• EXERCISE REQUIREMENTS
1: In the abstract on steroids after extubation, copy word for word the part that starts at "Affiliation: Pneumology Group, Department" and ends at "critically ill adults.".
2: Which four databases does the abstract on steroids after extubation list as its data sources?

Segment Start: TEXT PASSAGE

Fan T, Wang G, Mao B, Xiong Z, Zhang Y, Liu X, Wang L, Yang S - BMJ (2008)

Bottom Line: Meta-analysis.In single doses there was only a trend towards benefit, with the confidence interval including 1.Side effects related to steroids were not found.

View Article: PubMed Central - PubMed

Affiliation: Pneumology Group, Department of Integrated Traditional Chinese and Western Medicine, West China Hospital, Sichuan University, Chengdu 610041, China.

ABSTRACT

Objective: To determine whether steroids are effective in preventing laryngeal oedema after extubation and reducing the need for subsequent reintubation in critically ill adults.

Design: Meta-analysis.

Data sources: PubMed, Cochrane Controlled Trials Register, Web of Science, and Embase with no limitation on language, study year, or publication status. Selection criteria Randomised placebo controlled trials in which parenteral steroids were compared with placebo for preventing complications after extubation in adults. Review methods Search, application of inclusion and exclusion criteria, data extraction, and assessment of methodological quality, independently performed in duplicate. Odds ratios with 95% confidence intervals, risk difference, and number needed to treat were calculated and pooled.

Segment End: TEXT PASSAGE
Segment Start: EXTRACTED MATERIAL

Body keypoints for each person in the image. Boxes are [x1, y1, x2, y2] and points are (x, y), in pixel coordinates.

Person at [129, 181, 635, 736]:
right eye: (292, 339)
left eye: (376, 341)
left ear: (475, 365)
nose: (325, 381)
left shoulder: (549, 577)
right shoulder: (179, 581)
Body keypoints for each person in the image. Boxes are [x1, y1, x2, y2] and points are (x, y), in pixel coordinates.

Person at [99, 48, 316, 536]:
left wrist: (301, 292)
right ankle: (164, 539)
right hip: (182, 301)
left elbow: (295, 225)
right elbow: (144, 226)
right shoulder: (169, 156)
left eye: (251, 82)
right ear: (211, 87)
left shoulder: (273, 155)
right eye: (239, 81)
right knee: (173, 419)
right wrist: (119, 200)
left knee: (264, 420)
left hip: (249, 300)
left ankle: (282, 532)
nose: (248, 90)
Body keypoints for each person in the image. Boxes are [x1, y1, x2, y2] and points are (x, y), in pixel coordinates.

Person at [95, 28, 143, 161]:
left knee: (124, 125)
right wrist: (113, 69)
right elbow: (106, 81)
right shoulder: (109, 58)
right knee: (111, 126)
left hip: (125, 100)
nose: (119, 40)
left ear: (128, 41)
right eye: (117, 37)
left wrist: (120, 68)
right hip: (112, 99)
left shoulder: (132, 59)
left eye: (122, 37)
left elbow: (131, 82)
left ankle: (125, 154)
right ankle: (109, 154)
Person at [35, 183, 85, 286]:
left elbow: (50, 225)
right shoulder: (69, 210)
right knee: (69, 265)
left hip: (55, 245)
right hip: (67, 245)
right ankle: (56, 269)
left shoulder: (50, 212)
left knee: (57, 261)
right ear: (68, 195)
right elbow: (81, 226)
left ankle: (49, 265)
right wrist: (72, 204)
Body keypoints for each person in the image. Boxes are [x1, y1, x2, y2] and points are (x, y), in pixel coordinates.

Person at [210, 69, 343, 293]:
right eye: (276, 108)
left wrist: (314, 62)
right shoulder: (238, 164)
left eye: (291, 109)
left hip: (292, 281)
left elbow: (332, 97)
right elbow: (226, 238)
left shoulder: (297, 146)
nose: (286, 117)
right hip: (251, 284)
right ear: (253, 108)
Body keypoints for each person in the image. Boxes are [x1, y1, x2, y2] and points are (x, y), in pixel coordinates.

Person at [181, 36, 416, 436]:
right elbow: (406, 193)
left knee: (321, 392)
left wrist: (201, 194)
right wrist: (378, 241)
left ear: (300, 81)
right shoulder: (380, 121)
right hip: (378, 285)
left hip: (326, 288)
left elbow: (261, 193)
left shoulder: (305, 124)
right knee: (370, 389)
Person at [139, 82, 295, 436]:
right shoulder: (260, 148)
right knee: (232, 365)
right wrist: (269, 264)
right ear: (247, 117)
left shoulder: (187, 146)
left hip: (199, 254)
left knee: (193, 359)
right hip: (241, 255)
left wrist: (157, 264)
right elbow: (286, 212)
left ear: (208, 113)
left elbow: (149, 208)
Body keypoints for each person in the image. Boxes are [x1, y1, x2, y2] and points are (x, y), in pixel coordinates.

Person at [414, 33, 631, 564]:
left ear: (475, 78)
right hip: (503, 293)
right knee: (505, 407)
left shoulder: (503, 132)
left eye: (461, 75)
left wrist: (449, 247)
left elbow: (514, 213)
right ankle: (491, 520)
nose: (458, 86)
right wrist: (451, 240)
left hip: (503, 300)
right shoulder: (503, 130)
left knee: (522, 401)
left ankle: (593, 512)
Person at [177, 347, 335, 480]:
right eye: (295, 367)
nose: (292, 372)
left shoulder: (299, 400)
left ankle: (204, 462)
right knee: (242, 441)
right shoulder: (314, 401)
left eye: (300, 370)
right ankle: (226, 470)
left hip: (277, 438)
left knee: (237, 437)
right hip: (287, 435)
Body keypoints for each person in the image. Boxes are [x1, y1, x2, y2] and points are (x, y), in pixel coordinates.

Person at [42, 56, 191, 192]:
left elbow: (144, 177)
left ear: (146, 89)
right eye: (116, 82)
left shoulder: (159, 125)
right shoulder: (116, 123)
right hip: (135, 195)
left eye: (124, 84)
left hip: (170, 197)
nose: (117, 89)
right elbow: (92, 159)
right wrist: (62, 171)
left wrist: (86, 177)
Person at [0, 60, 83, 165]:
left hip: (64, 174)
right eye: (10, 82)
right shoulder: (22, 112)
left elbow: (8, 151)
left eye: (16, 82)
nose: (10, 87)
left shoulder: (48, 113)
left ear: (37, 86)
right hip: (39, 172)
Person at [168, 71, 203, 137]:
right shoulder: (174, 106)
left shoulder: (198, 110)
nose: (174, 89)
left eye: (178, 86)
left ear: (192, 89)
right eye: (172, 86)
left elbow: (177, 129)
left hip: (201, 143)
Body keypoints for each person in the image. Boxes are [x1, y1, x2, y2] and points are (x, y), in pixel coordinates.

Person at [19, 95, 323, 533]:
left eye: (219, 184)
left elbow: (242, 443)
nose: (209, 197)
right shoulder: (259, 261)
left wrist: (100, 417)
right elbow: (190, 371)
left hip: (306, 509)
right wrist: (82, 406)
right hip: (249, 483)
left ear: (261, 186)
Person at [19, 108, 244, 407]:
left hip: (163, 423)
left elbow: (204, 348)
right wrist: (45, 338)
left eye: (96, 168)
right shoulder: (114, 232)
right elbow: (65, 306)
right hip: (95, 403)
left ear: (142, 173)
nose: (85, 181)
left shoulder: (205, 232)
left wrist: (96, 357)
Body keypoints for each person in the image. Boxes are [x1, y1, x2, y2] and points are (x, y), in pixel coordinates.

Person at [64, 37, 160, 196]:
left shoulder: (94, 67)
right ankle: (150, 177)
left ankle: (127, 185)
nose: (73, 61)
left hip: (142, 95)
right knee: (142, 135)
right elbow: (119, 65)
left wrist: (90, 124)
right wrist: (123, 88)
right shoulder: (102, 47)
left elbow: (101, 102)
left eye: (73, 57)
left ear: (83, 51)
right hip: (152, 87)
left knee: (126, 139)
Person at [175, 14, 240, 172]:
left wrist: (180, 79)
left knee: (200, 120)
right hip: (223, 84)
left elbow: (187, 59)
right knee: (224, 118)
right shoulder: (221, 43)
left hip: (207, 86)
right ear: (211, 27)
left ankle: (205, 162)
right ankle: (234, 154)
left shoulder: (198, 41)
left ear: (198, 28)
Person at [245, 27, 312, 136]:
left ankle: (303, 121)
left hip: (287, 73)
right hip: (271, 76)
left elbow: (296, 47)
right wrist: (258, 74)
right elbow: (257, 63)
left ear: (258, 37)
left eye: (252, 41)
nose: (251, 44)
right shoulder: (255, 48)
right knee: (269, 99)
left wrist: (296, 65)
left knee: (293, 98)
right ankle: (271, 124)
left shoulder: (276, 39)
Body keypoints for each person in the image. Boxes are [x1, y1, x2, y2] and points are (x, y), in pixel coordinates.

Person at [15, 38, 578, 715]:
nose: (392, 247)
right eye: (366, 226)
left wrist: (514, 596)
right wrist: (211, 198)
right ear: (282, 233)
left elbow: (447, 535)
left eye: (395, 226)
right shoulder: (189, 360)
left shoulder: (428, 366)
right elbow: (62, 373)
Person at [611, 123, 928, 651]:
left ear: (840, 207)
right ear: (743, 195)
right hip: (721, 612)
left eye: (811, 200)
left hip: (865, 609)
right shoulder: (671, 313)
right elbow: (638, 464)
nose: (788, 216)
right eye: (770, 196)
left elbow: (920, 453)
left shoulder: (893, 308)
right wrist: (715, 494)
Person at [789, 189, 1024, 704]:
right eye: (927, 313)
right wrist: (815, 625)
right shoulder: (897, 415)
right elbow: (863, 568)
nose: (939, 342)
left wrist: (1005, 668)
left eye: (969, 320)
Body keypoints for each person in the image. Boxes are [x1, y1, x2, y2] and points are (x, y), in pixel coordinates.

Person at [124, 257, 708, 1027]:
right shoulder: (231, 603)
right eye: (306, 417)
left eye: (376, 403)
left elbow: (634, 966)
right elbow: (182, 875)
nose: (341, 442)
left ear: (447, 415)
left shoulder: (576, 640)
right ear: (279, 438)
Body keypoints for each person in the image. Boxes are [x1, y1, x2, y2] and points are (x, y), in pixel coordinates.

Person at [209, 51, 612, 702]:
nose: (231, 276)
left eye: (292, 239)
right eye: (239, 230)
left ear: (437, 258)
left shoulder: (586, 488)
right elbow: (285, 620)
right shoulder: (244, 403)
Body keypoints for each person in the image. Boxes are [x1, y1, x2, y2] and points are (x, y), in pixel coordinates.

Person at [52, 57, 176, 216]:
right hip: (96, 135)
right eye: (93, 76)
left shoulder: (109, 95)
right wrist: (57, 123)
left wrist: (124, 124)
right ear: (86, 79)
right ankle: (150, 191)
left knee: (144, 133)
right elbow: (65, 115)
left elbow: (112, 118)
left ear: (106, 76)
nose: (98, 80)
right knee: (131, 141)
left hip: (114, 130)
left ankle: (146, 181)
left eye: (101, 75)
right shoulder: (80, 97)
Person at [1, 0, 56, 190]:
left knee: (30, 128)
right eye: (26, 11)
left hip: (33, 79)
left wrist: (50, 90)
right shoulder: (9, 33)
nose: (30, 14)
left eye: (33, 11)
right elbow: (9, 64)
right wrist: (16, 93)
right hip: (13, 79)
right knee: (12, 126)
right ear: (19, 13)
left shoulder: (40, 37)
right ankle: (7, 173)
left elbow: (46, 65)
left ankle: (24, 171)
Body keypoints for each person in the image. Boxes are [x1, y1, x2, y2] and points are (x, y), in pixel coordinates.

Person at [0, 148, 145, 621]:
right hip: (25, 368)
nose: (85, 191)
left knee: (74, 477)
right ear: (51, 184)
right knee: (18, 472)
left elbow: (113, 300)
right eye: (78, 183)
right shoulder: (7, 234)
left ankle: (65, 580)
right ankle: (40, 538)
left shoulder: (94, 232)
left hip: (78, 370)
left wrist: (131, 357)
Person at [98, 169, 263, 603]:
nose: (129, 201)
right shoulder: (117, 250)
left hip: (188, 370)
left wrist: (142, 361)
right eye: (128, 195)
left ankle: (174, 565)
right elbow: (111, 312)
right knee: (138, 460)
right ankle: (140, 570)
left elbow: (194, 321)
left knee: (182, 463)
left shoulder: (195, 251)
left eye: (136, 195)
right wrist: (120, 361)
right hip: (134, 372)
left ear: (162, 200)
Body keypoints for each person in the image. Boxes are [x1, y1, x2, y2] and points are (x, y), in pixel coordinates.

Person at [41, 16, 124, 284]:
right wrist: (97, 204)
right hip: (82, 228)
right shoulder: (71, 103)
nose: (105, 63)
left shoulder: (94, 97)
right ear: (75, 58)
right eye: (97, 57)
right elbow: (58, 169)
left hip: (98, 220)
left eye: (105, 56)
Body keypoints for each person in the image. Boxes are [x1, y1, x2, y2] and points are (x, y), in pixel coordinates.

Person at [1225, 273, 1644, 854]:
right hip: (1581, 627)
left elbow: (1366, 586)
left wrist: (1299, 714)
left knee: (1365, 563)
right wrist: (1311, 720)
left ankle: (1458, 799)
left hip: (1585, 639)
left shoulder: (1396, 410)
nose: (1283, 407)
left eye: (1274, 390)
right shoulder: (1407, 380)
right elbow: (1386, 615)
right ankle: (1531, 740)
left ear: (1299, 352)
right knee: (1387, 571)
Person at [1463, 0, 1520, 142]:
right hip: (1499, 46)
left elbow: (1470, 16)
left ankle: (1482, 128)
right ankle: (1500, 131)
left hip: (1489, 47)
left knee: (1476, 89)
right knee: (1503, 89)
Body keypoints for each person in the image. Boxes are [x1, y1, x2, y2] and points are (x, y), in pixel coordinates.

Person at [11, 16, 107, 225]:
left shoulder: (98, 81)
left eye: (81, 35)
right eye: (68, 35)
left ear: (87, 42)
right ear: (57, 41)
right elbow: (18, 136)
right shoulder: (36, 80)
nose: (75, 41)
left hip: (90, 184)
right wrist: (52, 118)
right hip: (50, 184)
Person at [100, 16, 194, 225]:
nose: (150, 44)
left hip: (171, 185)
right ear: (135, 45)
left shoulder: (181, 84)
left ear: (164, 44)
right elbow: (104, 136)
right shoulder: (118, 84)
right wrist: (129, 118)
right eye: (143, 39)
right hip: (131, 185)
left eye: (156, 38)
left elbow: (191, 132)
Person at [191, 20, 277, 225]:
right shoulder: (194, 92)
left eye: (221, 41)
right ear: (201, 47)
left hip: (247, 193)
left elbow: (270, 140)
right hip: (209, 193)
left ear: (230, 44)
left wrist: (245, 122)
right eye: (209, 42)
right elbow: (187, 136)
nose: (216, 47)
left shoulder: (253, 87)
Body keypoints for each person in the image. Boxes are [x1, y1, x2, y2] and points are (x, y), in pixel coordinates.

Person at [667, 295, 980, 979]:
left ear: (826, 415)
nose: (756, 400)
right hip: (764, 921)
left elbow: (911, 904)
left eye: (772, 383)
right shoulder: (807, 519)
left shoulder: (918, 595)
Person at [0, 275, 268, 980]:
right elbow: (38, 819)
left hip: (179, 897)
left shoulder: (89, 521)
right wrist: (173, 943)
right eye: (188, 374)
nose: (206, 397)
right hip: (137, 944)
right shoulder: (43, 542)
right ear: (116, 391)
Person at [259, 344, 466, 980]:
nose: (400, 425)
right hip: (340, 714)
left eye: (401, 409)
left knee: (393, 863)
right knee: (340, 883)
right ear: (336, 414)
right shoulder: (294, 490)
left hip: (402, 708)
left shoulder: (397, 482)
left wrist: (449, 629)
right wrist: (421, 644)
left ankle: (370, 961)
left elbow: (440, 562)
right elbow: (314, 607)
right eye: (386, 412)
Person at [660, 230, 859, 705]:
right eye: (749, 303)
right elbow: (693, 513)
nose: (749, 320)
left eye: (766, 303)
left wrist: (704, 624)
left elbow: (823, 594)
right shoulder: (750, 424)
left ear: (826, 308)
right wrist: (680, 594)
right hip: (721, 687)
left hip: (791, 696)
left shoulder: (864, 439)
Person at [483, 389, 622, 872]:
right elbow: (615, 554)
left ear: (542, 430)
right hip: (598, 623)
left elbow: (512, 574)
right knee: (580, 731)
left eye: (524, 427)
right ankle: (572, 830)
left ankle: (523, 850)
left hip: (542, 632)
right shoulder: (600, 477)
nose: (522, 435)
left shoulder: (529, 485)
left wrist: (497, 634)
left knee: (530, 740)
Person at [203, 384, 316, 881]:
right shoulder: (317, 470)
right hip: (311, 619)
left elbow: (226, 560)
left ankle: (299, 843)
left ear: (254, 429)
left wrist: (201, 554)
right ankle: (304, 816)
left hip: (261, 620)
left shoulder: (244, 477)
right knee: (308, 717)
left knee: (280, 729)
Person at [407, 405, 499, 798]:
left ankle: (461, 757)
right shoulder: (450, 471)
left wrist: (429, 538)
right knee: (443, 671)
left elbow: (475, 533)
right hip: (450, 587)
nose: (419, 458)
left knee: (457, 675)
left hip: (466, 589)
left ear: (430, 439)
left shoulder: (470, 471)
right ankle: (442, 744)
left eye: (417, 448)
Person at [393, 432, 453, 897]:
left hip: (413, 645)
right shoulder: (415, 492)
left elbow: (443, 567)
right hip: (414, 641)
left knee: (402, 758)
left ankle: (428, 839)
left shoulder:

Segment End: EXTRACTED MATERIAL

• SOLUTIONS TO THE TASKS
1:
Affiliation: Pneumology Group, Department of Integrated Traditional Chinese and Western Medicine, West China Hospital, Sichuan University, Chengdu 610041, China.

ABSTRACT

Objective: To determine whether steroids are effective in preventing laryngeal oedema after extubation and reducing the need for subsequent reintubation in critically ill adults.

2: PubMed, Cochrane Controlled Trials Register, Web of Science, and Embase.